Hildy is SO cute and bred to a mini-LaMancha?!? I'm squealing over the kids already!

I am crossing my fingers that there are twins in there so the birth weights will be smaller and easier for her.


----------



## Ranger1 (Sep 1, 2014)

She definitely looks on track for 3.5 weeks, if not sooner. 
I don't often have udders that size on my FFs that long before kidding.


----------



## Goat_Scout (Mar 23, 2017)

The Mini-Lamancha (same age as Hildy) was 3/4 ND and super tiny, as were his parents. We have one kid sired by him so far, a 1/2 Alpine buckling who was/is absolutely huge! And the buckling's mama is a petite doe herself.  She did get some grain during her pregnancy, but even after birth, he just won't stop growing!

Benji (the culprit)









@Ranger1 - It's definitely possible for her to be due a little sooner. I think Benji was escaping before this incident, but just kept hopping back in before he could be spotted. We sold him a month or two ago and he happily has his own little doe herd to breed!

Hildy has had a harder time getting around these past few days. I just opened up a large pasture/wooded area for them all to go in during the day, and she is always hanging back and very slow to go anywhere now. She's definitely more loving, too. I'm keeping a close eye on her. Luckily, we have 4 different vets (3 within a half hour of us) to call should there be any complications.


----------



## TeyluFarm (Feb 24, 2016)

Good luck!


----------



## toth boer goats (Jul 20, 2008)

Good luck.


----------



## Lstein (Oct 2, 2014)

Goat_Scout said:


> Benji (the culprit)


 Lol, I like his hairdo.


----------



## Kath G. (Jul 13, 2017)

I'm not much on the Manchas (too much volunteering at animal shelters in my early days; I have associations with ears that look like that. Yes, I know they're born like that!) but Benji is really, really handsome!

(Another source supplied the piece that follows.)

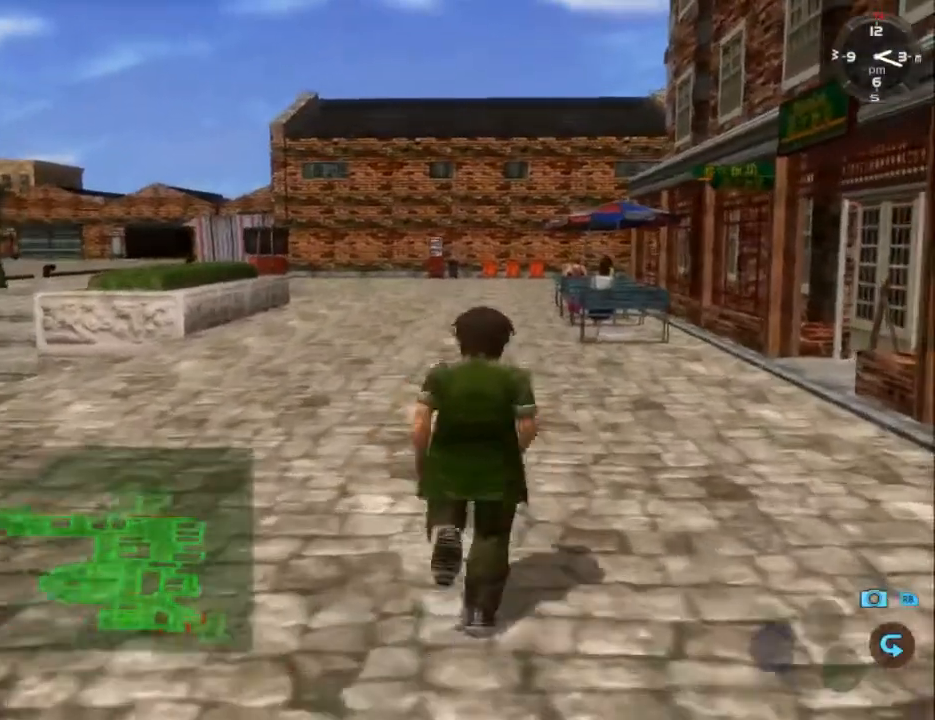
{"buttons": [], "left_stick": "center", "right_stick": "center", "events": [[500, "L2", "up"]]}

Don't tell Geoffrey I said that.


----------



## Goat_Scout (Mar 23, 2017)

Hildy is getting extremely slow, and she's also getting very short tempered with the goat kids when they try to climb all over her. Poor girl. ☹ Just 9 days left!


----------



## Kath G. (Jul 13, 2017)

Was wondering how she was doing! She's so adorable, can't wait to see what she gifts you!


----------



## toth boer goats (Jul 20, 2008)

Looking good.


----------



## Suzanne_Tyler (Jul 19, 2014)

How's she doing?


----------



## Goat_Scout (Mar 23, 2017)

She’s doing great, thanks for asking! She was acting “off” today, and wasn’t moving around very much at all. And I thought she had a few minor contractions, but nothing ever came of it. 
She’s actually due tomorrow, not on the 21st - my brain is mess, lol.


----------



## goatblessings (Jan 6, 2015)

Wishing you all the best!!! And as for your brain..... at least you have yours.....mine left and I can't find it anywhere! My doe is driving me looney.
Can't wait to see your babies - hang in there!


----------



## Goat_Scout (Mar 23, 2017)

goatblessings said:


> Wishing you all the best!!! And as for your brain..... at least you have yours.....mine left and I can't find it anywhere! My doe is driving me looney.
> Can't wait to see your babies - hang in there!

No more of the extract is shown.